Some may even believe in paying no tax. Nadhim Zahawi was recently sacked as Tory party chairman for “carelessly not deliberately” forgetting to pay millions in tax. Some believe that the state should not provide services - Sajid Javid recently suggested that patients should pay for GP and A&E visits.

However, the current mess started with David Cameron and George Osborne and the mantra ‘let’s do more with less’. The narrative was simple: Labour had the destroyed the country’s finances after being in government at a time of global financial meltdown and only the Tories could be trusted to sort out the mess. They would do this by reducing the deficit through cutting services and asking everyone to do more with less.

This sacrifice would lead to a stronger economy in the future and better days ahead. Most reasonable-minded people are willing to suffer today for a better tomorrow, particularly if it means a better future for their children.

As the years went by the narrative from Cameron started to change. Originally, he was cutting services and pay to people in the receipt of payment from the government out of necessity and not “some ideological zeal”.

But then he started to say the government had shown that better services can be delivered with lower spending and that the government needed to forge a “leaner more efficient state” on a permanent basis. And then we had the major distractions of Brexit and Covid, but throughout the Tory game plan of constantly paying less for more continued.

Now we have a situation where some pharmacies say they are operating at a loss and may have to close. Staff morale is low as year after year wages have failed to keep pace with inflation and therefore are effectively being cut in real terms. It is hard to convince people that you value their work when you keep cutting their pay.

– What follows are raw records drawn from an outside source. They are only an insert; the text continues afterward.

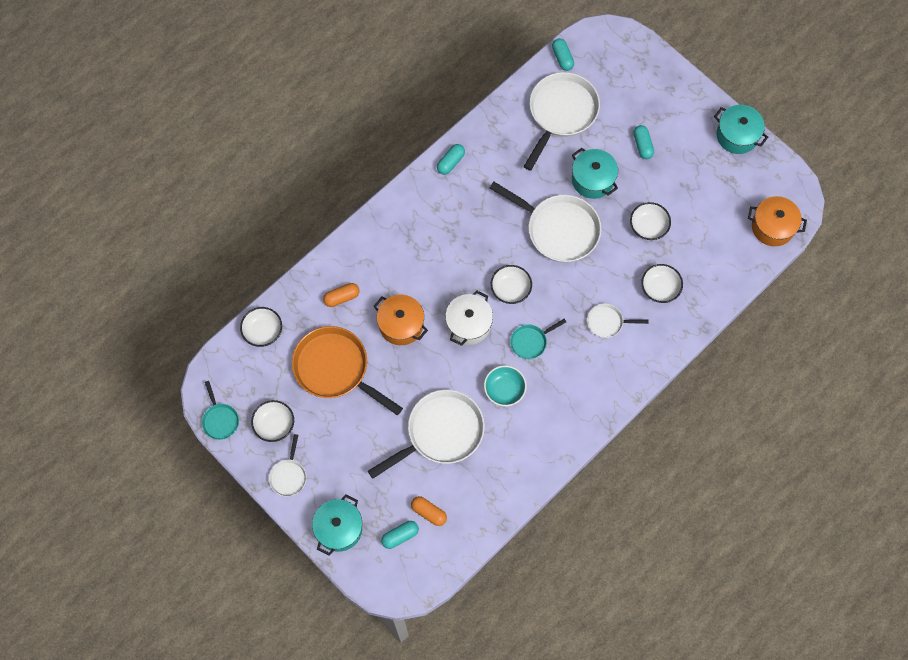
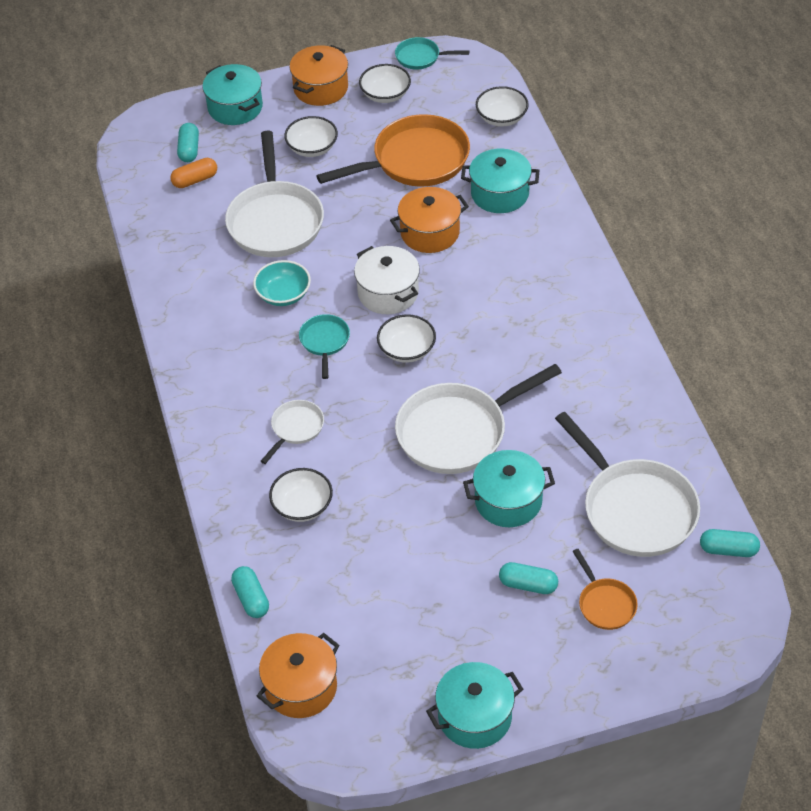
camera: 120 degrees right, 20 degrees down
white pan [269,434,307,497] -> orange pot [289,45,348,106]
orange capsule [323,283,360,307] -> turquoise pot [461,149,540,213]
turquoise capsule [437,144,465,175] -> turquoise capsule moved to [231,566,269,618]
white bowl [630,202,671,240] -> white bowl moved to [284,116,338,157]
none -> orange pan [572,549,638,630]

It is not surprising that the Tory party does not value workers. In Britannia Unchained - Global Growth and Prosperity, a pamphlet co-written by Priti Patel, Kwasi Kwarteng, Liz Truss and Dominic Raab, British workers are described as “the worst idlers in the world”. Who would want to go the extra mile for leaders who perceive you in this way?

The Tory party believes in permanent austerity for workers and not just in times of necessity. Some may feel that constantly demanding more for less will put people off and lead to staff shortages and maybe even pharmacy closures.

That is exactly what it is doing but I do not expect anyone in Tory leadership to be worried about this because their lack of belief in workers is inversely proportional to their over-belief in technology.

I could be wrong, but I think the Tories believe that if they drive workers out of pharmacy, technological solutions will fill the gap. Remember this is a party that told the world the border that separates the Republic of Ireland from the six counties of Northern Ireland was a not an issue due to modern technologies.

The Tory party promised the Irish, American and EU governments that there would be no hard border between the Republic of Ireland and Northern Ireland. They promised the leave voters in the UK that there would be a border between the UK and the EU.

That meant that the only logical conclusion was a border down the Irish Sea between the island of Ireland and the rest of the UK. But then Boris promised the Unionists in Northern Ireland that there would be no border in the Irish Sea. So how was this problem to be solved, according to the Tories? It would be solved by modern technology.

The only problem was the technology did not exist anywhere in the known universe. And the experts so loathed by Michael Gove and Co said that such technology was unlikely to ever exist.

All this tells me the Tories will think nothing of driving community pharmacy into the ground in the over-optimistic belief or some ideological zeal that modern technology - which may or may not be exist - will solve the problem.


Peter Kelly is a community pharmacist based in London and stand-up comedian.